Traurig, denn hinter den hübschen Raumschiffen und den tristen Tabellen hat sich EVE Online zu einem der interessantesten, sozialen Spielexperimente überhaupt entwickelt. Spieler und Spielerinnen kooperieren, intrigieren, bespitzeln, bestehlen und betrügen sich gegenseitig und miteinander. Dieser Teil von EVE ist unglaublich spannend, hat sich mir jedoch nie erschlossen.

Das Dokumentarfilmprojekt A Tale of Internet Spaceships, das im letzten Jahr etwa die Hälfte der angestrebten 6.000 US-Dollar via Crowdfunding sammeln konnte, möchte die soziale Seite von EVE Online darstellen und die Beziehungen zwischen Spielerschaft und der EVE-Betreiberfirma CCP beleuchten. Dazu wurden auf dem letztjährigen EVE-Fanfest Interviews mit den Entwicklern, Spielern und Journalisten geführt und zu einer Dokumentation verwoben.

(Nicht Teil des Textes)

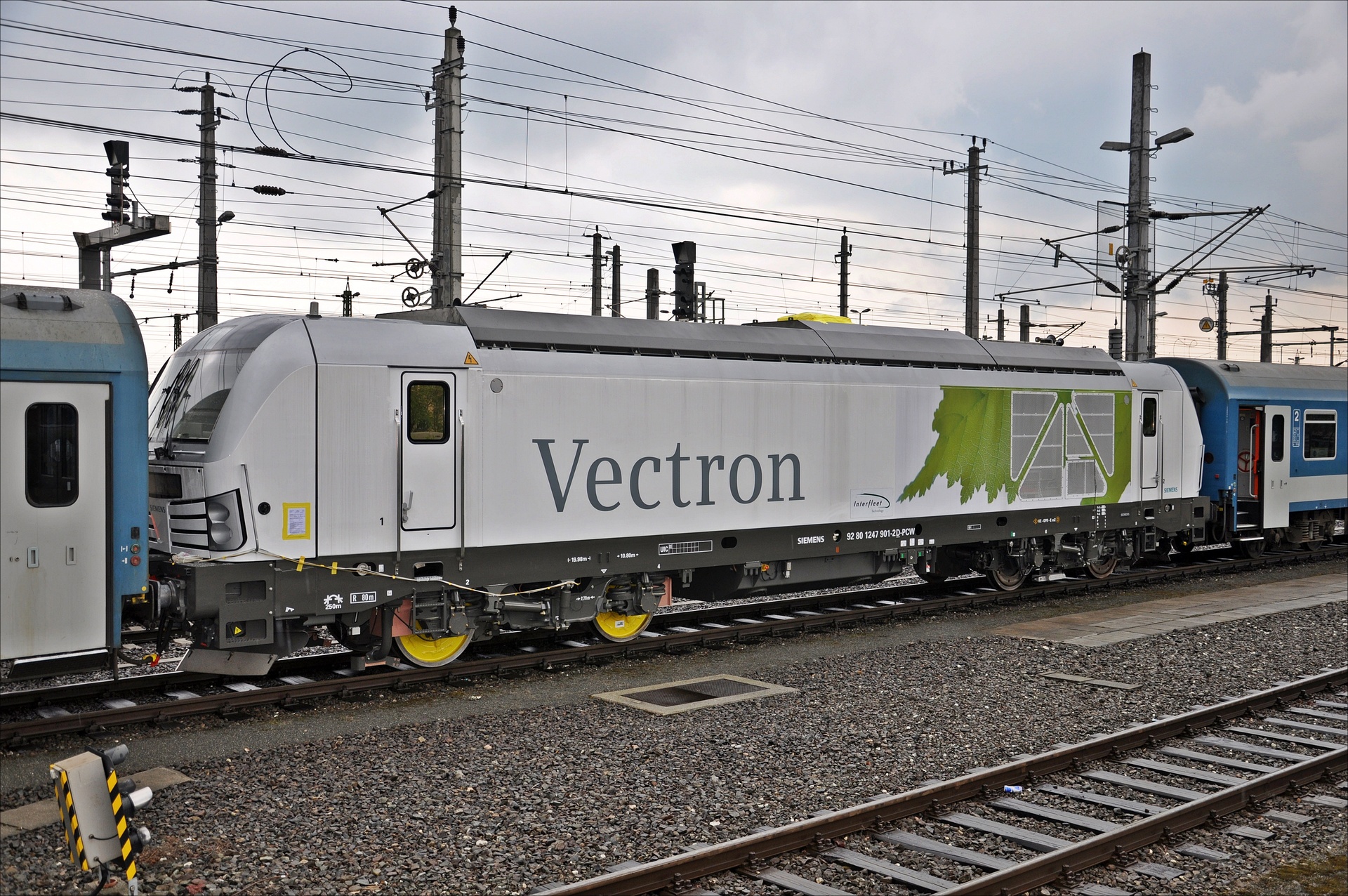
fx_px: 1403
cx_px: 674
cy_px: 448
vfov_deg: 35.4
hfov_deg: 51.3
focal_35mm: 38
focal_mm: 25
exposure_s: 1/200
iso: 200
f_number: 4.5
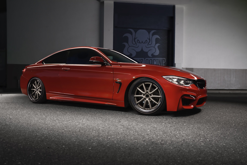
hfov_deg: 60.3
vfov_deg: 42.3
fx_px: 213
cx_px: 124
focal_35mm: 31
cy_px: 82
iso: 50
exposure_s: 7
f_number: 13
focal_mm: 31
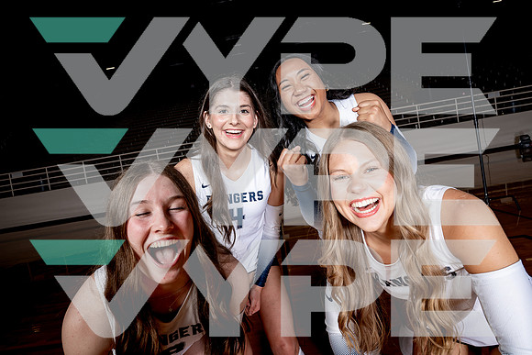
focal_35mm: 24
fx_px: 355
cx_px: 266
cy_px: 178
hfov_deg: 73.7
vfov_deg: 53.2
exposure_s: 1/250
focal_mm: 24
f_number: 8
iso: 100
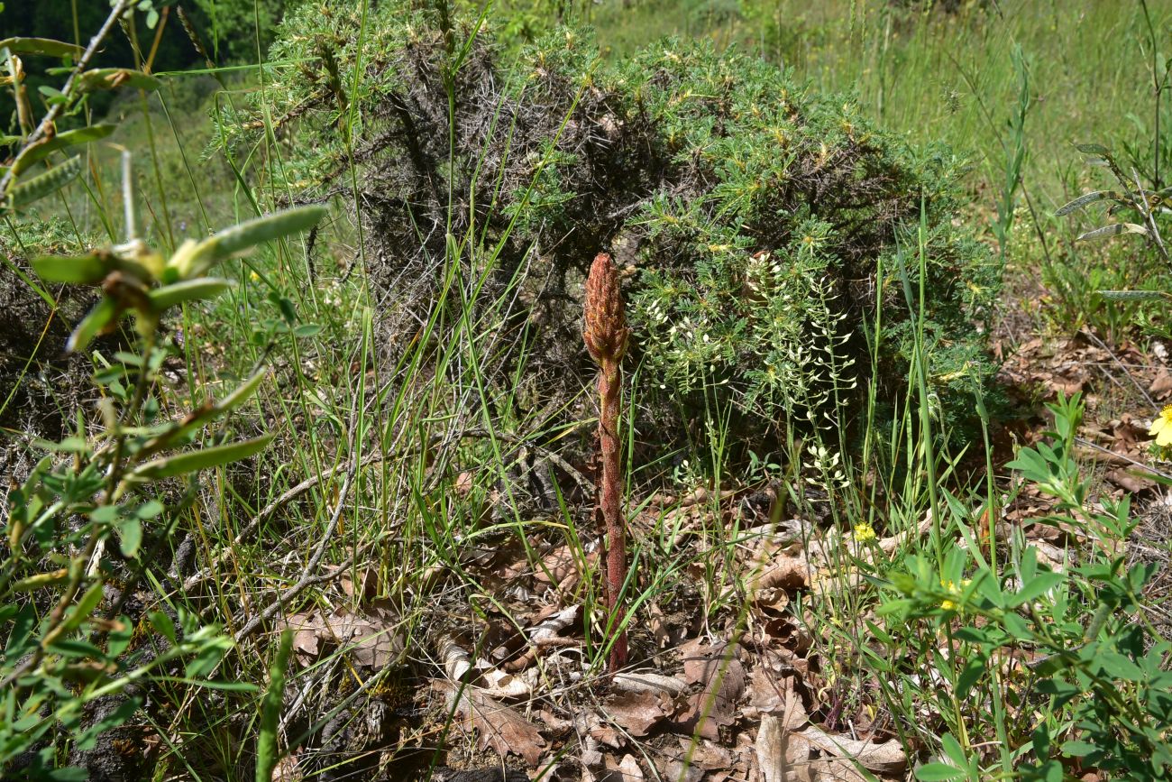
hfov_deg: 39.6
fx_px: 1628
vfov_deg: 27.0
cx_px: 586
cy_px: 391
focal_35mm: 50
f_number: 18
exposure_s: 1/125
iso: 250
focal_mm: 50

Erwartet hatte ich eine 60-minütigen Ode an das Spiel und die Community, eine Selbstbeweihräucherung von Fans für Fans – und angesichts des Budgets in bestenfalls mäßiger Qualität. Dies mag in Teilen zutreffend sein, doch bietet A Tale of Internet Spaceships dennoch einen interessanten Einblick in das Selbstverständnis der EVE-Community und die komplexe Dynamik zwischen Spiel, Spielern und Entwicklern. Hier geht es um Revolten, Arbeitsplätze, Hochmut und Demut, statt um das übliche “NERF PALADIN PLZ!!1“-Forengeplärre. Einen neue Zugang zu EVE vermittelt die Dokumentation vielleicht nicht, aber ein stärkeres Verständnis der spannenden Dinge, die um und in dem MMORPG geschehen.

Ich vergebe vier von fünf Focused Medium Beam Laser I.